From flood lines to lifelines
Building sustainable flood resilience
by Karen King, Climate Resilience Director, Atana
I recently joined my former colleague, Mike Wiese, at the IMESA Conference to present our joint paper, “Sustainability of Flood Studies: From Inundation Mapping to Holistic Risk Management in Prospecton, Durban”.
In this article, I discuss how our teams moved beyond traditional flood mapping to explore the real, economic and social dimensions of flood risk, and how a more sustainable, data-driven approach can help protect both the people and infrastructure.
What the flood maps don’t show
When we talk about flood studies, we often picture lines on a map, such as the 1-in-100-year or 1-in-200-year floodplain. But those lines don’t tell the whole story. They can’t show the businesses that lose millions when production stops, or the communities that spend months, if not years, recovering.
Over the last few years, a series of extreme floods in Durban’s Prospecton area revealed just how complex those hidden impacts can be. In 2017, 2019, and again in 2022, storms overwhelmed drainage systems, breached river diversions, and brought parts of the city to a standstill.
But the breakthrough only came afterwards, when public and private partners decided to go beyond repair and start rethinking risk.
Collaboration as a turning point
Through a partnership between Toyota South Africa Motors, eThekwini Municipality, AECOM, Atana and the Dutch Disaster Risk Reduction (DRR) programme, Prospecton became a test bed for a new approach: treating flood studies not as compliance documents, but as living tools for decision-making.

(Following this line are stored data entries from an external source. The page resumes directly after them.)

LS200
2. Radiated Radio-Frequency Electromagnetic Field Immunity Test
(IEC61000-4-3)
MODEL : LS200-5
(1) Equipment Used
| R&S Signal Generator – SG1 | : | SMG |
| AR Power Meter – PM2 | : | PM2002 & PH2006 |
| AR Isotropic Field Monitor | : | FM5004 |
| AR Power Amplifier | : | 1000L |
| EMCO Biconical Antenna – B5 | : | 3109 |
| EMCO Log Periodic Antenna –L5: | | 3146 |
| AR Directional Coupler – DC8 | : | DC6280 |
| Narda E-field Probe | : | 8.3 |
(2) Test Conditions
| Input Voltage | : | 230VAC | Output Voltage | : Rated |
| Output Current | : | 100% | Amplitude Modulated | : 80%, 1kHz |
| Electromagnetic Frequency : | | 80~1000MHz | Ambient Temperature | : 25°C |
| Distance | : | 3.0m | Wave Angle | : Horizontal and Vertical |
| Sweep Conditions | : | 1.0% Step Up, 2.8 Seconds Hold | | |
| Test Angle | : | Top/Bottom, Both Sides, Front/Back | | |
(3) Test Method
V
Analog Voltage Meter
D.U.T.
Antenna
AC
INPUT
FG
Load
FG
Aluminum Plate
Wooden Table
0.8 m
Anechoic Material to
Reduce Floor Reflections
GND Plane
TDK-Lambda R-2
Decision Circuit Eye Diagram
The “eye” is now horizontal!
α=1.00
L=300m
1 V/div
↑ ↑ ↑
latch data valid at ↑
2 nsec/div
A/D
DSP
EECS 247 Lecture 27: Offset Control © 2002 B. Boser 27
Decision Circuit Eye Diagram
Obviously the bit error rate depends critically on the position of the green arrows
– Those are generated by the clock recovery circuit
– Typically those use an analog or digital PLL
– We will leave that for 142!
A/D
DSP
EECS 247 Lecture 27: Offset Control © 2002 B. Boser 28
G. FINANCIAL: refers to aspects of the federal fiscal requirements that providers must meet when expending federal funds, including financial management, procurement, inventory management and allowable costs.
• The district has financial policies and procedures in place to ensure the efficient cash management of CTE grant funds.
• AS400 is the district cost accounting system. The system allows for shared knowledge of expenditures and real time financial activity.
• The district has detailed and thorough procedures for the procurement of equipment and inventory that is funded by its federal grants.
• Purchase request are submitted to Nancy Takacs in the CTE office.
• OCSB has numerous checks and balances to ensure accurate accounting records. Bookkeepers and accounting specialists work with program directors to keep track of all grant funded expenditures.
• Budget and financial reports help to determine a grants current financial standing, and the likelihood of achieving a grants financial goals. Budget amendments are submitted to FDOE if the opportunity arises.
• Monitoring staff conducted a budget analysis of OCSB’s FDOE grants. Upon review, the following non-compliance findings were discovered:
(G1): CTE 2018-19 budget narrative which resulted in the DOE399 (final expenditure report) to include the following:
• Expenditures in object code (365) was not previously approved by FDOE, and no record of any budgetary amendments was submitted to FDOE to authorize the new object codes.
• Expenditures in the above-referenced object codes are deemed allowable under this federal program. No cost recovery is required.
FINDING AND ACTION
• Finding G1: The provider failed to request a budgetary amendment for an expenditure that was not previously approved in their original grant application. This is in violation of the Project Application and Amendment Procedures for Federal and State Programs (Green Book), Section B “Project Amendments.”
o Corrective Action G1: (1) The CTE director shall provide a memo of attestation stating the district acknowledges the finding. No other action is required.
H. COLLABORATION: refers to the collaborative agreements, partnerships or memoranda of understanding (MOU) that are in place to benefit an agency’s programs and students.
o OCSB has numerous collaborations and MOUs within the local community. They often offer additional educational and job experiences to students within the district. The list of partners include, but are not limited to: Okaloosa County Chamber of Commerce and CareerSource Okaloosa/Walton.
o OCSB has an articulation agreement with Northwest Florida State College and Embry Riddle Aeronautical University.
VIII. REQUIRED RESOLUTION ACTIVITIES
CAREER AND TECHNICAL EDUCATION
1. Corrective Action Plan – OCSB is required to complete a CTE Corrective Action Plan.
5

Instead of stopping at “where the water goes”, the project looked at “what happens when it gets there”. Using advanced modelling, the teams simulated rainfall and river breaches across multiple scenarios. Then they linked those physical models to an economic flood risk assessment, quantifying potential losses for each land use, from factories and warehouses to residential and public spaces.
The result is a clearer view of risk, not only in cubic metres of water, but in billions of rands in potential damage costs. The 2022 flood alone was estimated to have caused more than $4 billion in losses, most of it due to business disruptions in industrial zones.
Translating loss into learning
Once the financial picture was clear, it became possible to test the impact of different mitigation strategies. This included everything from canal upgrades and new outfalls to berm reinforcement and scour protection.
By comparing how each intervention reduced damages across multiple flood scenarios, planners could prioritise the measures that offered the greatest long-term value.
This is what sustainable flood management looks like: using data and collaboration to guide decisions that protect communities and critical systems.
Not just “a line on a plan”
Atana’s role in this partnership was to help move the conversation toward adaptive risk management. A flood study should evolve as the landscape, climate and infrastructure change. It should inform emergency response plans, influence spatial development and help communities prepare.
And if there’s one lesson Prospecton has taught us, it’s that resilience grows when we connect the dots between science and economics, policy and practice, and partners working toward the shared goal of keeping people safe and cities moving.